Контроль над силовыми структурами До тех пор пока демократически избранные должностные лица не возьмут под свой полный контроль вооруженные силы и полицию, демократические политические институты вряд ли смогут развиваться или устоять.

Если интервенция иностранного государства представляет собой основную внешнюю угрозу демократии, то самая грозная внутренняя опасность исходит от тех лидеров, которые получили доступ к главным источникам физического принуждения — армии и полиции. Если демократически избранные чиновники добьются установления эффективного контроля над этими структурами, то их сотрудники — в первую очередь офицеры — должны будут считаться с их волей. И уважение к этому контролю должно войти в плоть и кровь и сохраняться при любых обстоятельствах. Вопрос о том, почему в одних странах гражданский контроль над силовыми структурами появился, а в других — нет, слишком сложен, чтобы разбирать его здесь. В рамках нашей темы ограничимся лишь констатацией весьма важного факта: без этого контроля перспективы демократии весьма туманны.

Вспомните печальную историю государств Центральной Америки. В период с 1948;го по 1982 г. из 47 правительств Гватемалы, Сальвадора, Гондураса и Никарагуа более двух третей приходили к власти не в результате честных и свободных выборов, а иными средствами — чаще всего в результате военного переворота2.

По контрасту с ними Коста-Рика с 50-х гг. была оплотом демократии в регионе. Почему же граждане этой страны оказались в состоянии развить и сохранить демократические институты, а все их соседи не сумели этого сделать? Ответ мы находим отчасти в самом факте существования иных благоприятных обстоятельств. Но и они не сумели бы спасти демократический режим от военных переворотов, которые так часто случались в других странах Латинской Америки. Впрочем, в 1950 г. Коста-Рика сумела навсегда отвести от себя эту угрозу, решившись на дерзкое и единственное в своем роде действие — демократически избранный президент распустил армию.

Ни одна страна не последовала примеру Коста-Рики, и сомнительно, что кто-нибудь отважится поступить так впредь. Тем не менее нет более убедительного примера того колоссального значения, которое имеет для установления и сохранения демократических институтов контроль избранных должностных лиц над армией и полицией.

Слабая выраженность или полное отсутствие межкультурных конфликтов Тенденция к появлению и сохранению демократических политических институтов в большей степени присуща тем странам, которые в культурном отношении достаточно однородны. И напротив, в странах, где существуют резкие различия и даже противоборство субкультур, появление таких институтов маловероятно.

Различные культуры обычно формируются вокруг языковых, религиозных, расовых, этнических, региональных различий и иногда — вокруг идеологических. Люди, принадлежащие к той или иной общности, идентифицируют себя как ее члены и связаны между собой и с ней эмоциональными узами: они проводят четкую грань между понятиями «мы» и «они» и вступают с другими членами своей общности в личные взаимоотношения — дружеские, соседские, супружеские и пр. Границы своей группы они определяют в числе прочего церемониями и ритуалами. Благодаря всему этому

143О ДЕМОКРАТИИ Условия благоприятные и неблагоприятные культура фактически может превратиться для членов общности в «образ жизни», а сама группа стать страной в стране, нацией в нации. В этом случае происходит «вертикальная стратификация» общества.

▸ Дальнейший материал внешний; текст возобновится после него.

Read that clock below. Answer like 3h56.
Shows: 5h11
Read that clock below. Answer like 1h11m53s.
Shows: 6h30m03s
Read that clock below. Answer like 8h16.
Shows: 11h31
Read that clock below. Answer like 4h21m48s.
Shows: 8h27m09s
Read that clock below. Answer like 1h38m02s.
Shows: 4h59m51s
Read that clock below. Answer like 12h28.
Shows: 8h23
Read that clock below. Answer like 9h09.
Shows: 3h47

Межкультурные конфликты могут зародиться и, как правило, зарождаются на политической почве, идет ли речь о религии, языке, на котором ведется преподавание, форменной одежде школьников или о равных правах на получение образования, о дискриминации, практикуемой одной группой по отношению к другой, или о том, должно ли правительство поддерживать какую-либо религию и религиозные учреждения, а если должно, то какие именно и какими средствами, о том, что одна группа практикует что-либо, кажущееся оскорбительным другой группе, которая требует запретить эту практику (например, аборты, забой коров или «непристойную» одежду), или о том, должны ли удовлетворяться территориальные либо политические притязания и требования какой-либо группы и если должны, то каким способом, и т. д.

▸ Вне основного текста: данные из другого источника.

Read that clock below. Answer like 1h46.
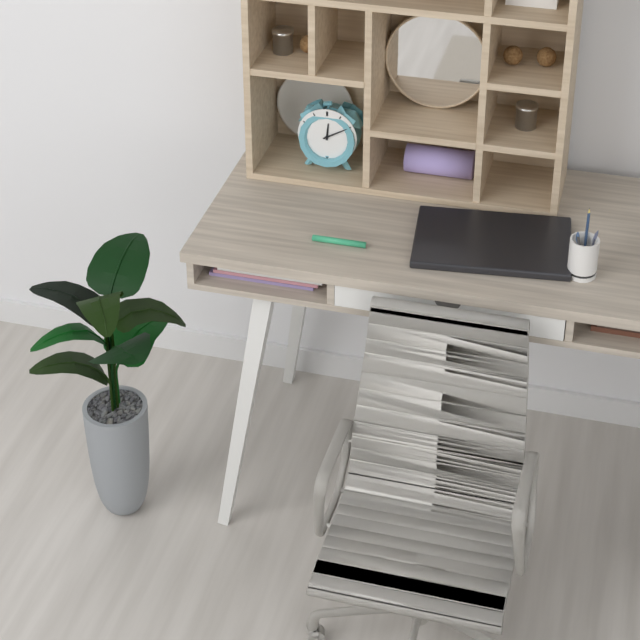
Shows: 12h10
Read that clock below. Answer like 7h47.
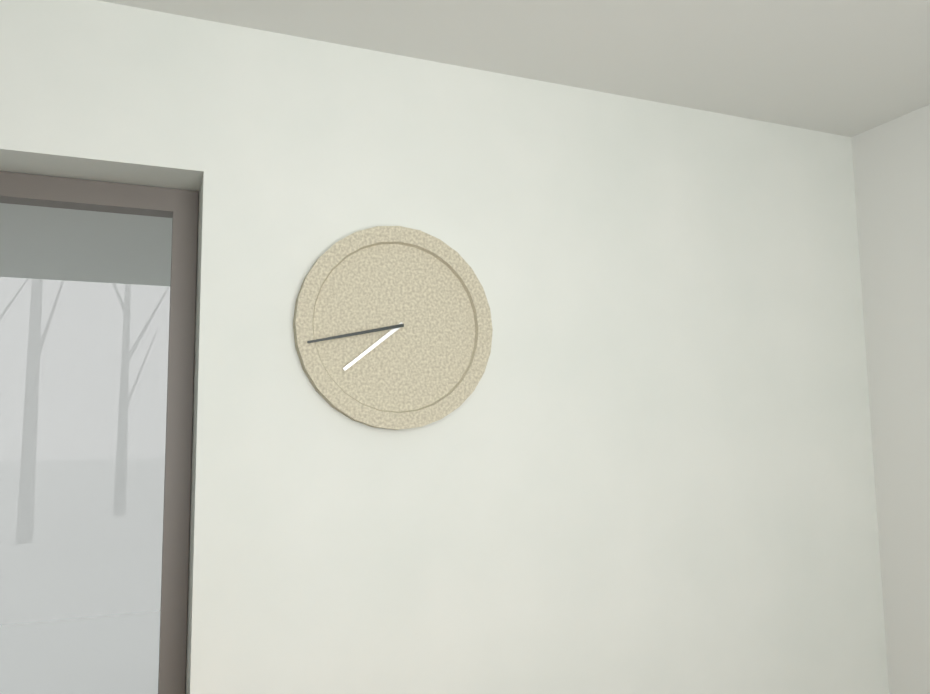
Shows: 7h43
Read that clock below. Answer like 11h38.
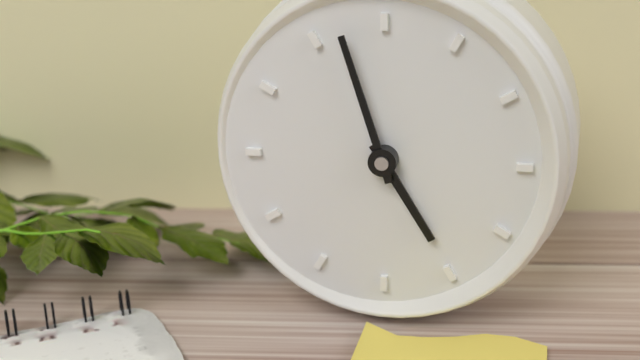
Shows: 4h57
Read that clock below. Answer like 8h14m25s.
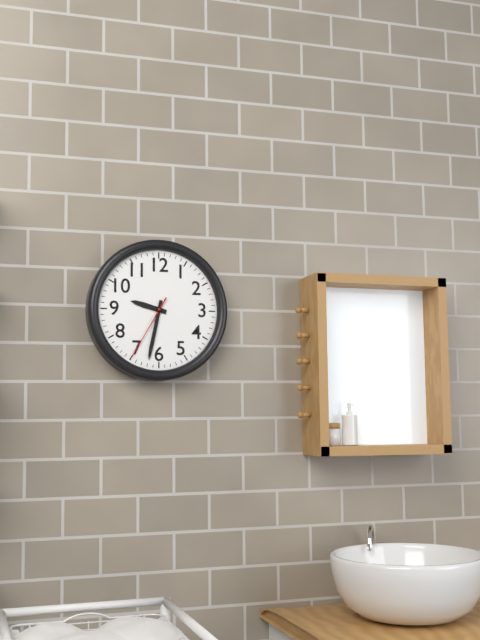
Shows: 9h32m35s
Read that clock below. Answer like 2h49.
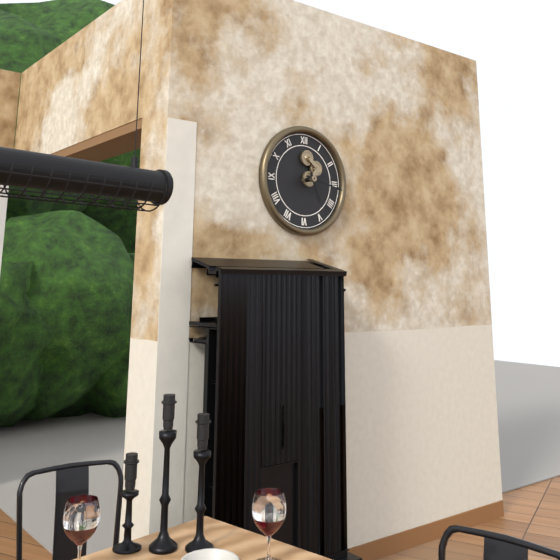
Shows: 5h17
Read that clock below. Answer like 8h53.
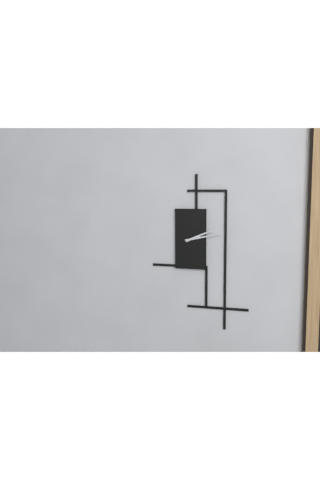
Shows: 2h13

Подобные проблемы представляют особую сложность для демократии. Приверженцы определенной культуры часто склонны рассматривать свои политические требования как нечто абсолютно принципиальное, как вопрос религиозных или квазирелигиозных убеждений, как условие выживания своей культуры или всей своей общности. Вследствие этбго в их восприятии важность выдвигаемых ими требований исключает любую возможность компромисса. Они не идут на переговоры и не соглашаются на уступки. Тем не менее в условиях мирного демократического процесса разрешение политического конфликта обычно происходит именно путем переговоров, сближения позиций, поисков взаимоприемлемых решений.

И потому нас не должно удивлять, что в странах, где демократия существует издавна и где она прочно укоренилась, граждане научились избегать серьезных межкультурных конфликтов. Даже если между гражданами и возникают разногласия на почве культуры, то все же по большей части в политической жизни доминируют конфликты, которые легче поддаются улаживанию (по экономическим вопросам, например).

Бывают ли исключения в этом, на первый взгляд, счастливо сложившемся положении вещей? Да. Культурные различия особенно ярко проявляются в США, Швейцарии, Бельгии, Нидерландах и Канаде. Но если различие культур грозит перерасти в неразрешимый межкультурный конфликт, то как же в этих странах смогли устоять и сохраниться демократические институты?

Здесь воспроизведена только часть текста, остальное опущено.